A Defense by John Rawlins of Grant's Order no. 11

A Defense by John Rawlins of Grant's General Orders no. 11 in reply to a letter by Lewis Dembits, written May 6, 1868, published in the NY Times June 22, 1868.

Gen. Grant's Mississippi Order—Explanatory Letter from Gen. Rawlins

Headquarters Army of the United States, Washington, May 6, 1868

Sir: Your letter relating to the order of Gen. Grant, dated Oxford, Miss., Dec. 17 1862, expelling Jews, as a class, from his department, is before me. You are doubtless aware that Gen. Grant has never, either himself or through the aid of friends, attempted to defend any military order which the emergencies of the service seemed at the time to require. However, as my name is attached to it as Assistant Adjutant-General, it may not be improper to state that at and previous to its date, our military affairs were in a most critical condition, and important movements were transpiring. Gen. Sherman was collecting forces at Memphis and Helena. Gen.
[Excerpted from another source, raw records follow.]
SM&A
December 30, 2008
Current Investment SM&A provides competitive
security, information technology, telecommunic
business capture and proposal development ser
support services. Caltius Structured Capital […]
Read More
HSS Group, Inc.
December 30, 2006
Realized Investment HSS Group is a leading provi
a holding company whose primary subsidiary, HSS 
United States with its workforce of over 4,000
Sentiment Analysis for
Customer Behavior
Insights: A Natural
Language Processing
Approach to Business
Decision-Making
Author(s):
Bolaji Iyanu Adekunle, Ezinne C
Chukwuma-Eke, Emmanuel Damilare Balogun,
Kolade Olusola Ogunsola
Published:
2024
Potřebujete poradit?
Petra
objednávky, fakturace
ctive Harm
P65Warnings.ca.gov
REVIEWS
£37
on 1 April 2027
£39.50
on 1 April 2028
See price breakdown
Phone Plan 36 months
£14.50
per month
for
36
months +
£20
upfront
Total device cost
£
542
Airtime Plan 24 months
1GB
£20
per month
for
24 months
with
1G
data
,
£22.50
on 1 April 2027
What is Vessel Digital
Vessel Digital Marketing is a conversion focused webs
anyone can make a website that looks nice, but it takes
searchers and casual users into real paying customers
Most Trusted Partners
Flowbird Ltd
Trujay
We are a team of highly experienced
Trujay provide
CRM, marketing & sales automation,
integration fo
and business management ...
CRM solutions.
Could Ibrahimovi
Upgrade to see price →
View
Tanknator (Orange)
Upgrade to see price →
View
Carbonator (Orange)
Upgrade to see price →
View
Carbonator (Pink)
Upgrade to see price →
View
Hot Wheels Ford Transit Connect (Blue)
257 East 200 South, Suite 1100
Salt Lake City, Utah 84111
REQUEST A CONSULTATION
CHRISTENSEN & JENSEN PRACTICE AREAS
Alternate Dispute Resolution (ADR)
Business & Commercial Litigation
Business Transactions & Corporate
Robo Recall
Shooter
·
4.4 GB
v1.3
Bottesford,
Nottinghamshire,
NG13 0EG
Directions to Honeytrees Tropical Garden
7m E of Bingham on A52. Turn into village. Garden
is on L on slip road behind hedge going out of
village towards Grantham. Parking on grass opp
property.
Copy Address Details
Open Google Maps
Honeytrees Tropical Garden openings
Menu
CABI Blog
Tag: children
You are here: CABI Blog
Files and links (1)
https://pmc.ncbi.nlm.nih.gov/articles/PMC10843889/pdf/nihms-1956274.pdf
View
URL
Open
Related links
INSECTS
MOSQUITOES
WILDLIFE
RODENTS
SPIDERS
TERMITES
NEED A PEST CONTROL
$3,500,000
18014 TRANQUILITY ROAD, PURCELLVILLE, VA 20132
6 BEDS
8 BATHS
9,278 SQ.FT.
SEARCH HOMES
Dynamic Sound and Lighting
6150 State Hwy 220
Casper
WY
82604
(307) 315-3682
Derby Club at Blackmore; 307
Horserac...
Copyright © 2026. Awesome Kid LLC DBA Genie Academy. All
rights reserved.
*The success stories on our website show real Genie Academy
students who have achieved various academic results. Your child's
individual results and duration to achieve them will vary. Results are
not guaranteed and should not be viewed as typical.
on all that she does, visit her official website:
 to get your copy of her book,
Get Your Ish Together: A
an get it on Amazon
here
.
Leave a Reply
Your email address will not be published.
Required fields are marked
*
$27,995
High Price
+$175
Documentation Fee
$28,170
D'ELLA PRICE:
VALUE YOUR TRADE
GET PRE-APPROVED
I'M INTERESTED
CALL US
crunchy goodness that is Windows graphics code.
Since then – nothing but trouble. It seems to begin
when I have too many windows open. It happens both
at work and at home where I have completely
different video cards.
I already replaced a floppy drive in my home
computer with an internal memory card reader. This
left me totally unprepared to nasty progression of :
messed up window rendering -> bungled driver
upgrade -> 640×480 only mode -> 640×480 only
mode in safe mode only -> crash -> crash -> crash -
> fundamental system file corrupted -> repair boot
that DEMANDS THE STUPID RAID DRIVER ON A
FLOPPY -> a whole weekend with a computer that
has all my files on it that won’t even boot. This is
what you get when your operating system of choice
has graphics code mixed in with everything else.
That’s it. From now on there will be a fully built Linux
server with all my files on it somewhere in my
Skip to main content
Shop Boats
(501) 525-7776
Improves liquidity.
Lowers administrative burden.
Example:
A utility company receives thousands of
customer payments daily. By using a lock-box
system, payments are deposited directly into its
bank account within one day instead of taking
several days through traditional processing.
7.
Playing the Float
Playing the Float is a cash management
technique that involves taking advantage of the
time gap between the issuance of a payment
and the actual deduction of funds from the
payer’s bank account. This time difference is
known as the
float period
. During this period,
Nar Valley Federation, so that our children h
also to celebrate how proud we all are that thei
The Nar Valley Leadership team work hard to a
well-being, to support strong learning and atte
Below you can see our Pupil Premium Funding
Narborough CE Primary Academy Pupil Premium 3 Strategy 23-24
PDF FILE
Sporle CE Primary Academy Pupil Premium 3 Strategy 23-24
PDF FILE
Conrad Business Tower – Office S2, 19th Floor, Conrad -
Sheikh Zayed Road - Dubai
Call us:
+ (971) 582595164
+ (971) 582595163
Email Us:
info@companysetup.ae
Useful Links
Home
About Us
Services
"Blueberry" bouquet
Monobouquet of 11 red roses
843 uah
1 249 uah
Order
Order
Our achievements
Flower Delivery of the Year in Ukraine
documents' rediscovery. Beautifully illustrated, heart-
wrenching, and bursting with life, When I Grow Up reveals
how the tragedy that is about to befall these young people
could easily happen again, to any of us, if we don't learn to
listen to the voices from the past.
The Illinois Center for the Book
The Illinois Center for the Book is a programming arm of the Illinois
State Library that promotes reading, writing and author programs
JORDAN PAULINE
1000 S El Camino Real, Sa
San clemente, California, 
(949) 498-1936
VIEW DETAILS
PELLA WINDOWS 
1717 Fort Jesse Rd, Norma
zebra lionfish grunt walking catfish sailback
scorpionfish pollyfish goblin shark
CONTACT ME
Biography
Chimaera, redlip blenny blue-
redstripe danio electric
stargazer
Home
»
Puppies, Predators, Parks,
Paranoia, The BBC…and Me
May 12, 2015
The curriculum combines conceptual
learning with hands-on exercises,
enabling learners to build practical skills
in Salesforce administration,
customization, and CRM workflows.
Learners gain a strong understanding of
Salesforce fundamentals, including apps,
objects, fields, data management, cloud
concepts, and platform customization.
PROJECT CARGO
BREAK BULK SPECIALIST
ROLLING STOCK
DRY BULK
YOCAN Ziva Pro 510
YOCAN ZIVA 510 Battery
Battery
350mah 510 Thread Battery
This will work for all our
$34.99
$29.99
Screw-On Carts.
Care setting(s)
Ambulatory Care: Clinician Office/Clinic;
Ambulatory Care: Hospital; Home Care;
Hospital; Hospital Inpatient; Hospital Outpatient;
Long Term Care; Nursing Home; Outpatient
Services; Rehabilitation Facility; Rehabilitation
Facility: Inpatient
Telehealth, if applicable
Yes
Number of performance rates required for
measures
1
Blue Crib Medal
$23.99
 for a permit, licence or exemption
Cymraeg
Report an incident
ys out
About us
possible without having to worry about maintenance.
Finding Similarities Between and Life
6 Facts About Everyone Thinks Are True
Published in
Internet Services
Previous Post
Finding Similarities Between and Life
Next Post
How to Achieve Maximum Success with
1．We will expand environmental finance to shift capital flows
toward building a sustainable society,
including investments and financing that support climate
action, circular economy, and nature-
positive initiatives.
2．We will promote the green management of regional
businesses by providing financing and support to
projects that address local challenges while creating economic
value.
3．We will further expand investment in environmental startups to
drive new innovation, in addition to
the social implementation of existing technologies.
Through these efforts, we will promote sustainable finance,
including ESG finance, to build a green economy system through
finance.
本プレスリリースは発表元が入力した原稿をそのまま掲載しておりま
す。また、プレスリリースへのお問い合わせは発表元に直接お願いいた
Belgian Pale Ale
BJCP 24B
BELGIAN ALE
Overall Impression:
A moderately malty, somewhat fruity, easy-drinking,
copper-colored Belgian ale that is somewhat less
Grant was moving steadily against Pemberton, at Grenada, keeping up appearances of immediate attack, to divert his attention from Sherman, and in cooperation with Grant, Dodge was moving south from Corinth. The success of Grant's plans depending in keeping the enemy in ignorance of his real purpose, namely, the surprise and capture of Vicksburg by Sherman, and it was therefore of the utmost importance that every avenue of information to the enemy should be closed.

The most stringent orders had previously been published, forbidding persons going or coming through our lines, limiting traders to certain boundaries, and prohibiting the passage of coin South, or the payment of it for Southern products. Persistent violations of these orders by persons principally of the Jewish race, were the subjects of constant reports by many of Gen. Grant's subordinates, some of whom had even issued orders expelling them from the lines, but which Gen. Grant had promptly revoked. Reports of the same character were also received from other than military sources.

At length, on the evening of Dec. 17, 1862, (the date of the order,) the mail brought from Washington a large number of complaints, officially referred to him by the General-in-Chief of the army, against this class of persons, for violations of the above mentioned orders. The General felt, on reading them, that some immediate action was demanded of him. He realized to its full extent the critical condition of military affairs, and judged, whether wisely or unwisely, that to meet the exigency action must be immediate, thorough and in a form not to be evaded. The order you refer to was the result. It was written, and telegraphed to his subordinates, without revision, leaving all persons not justly amenable to its terms to be relieved on their individual application.

The idea that it was issued on account of the religion of the Jews cannot be seriously entertained by any one who knows the General's steadfast adherence to the principles of American liberty and religious toleration.
Very respectfully, your obedient servant,
John A. Rawlins
To Lewis N. Dembits, Esq., Louisville, Ky.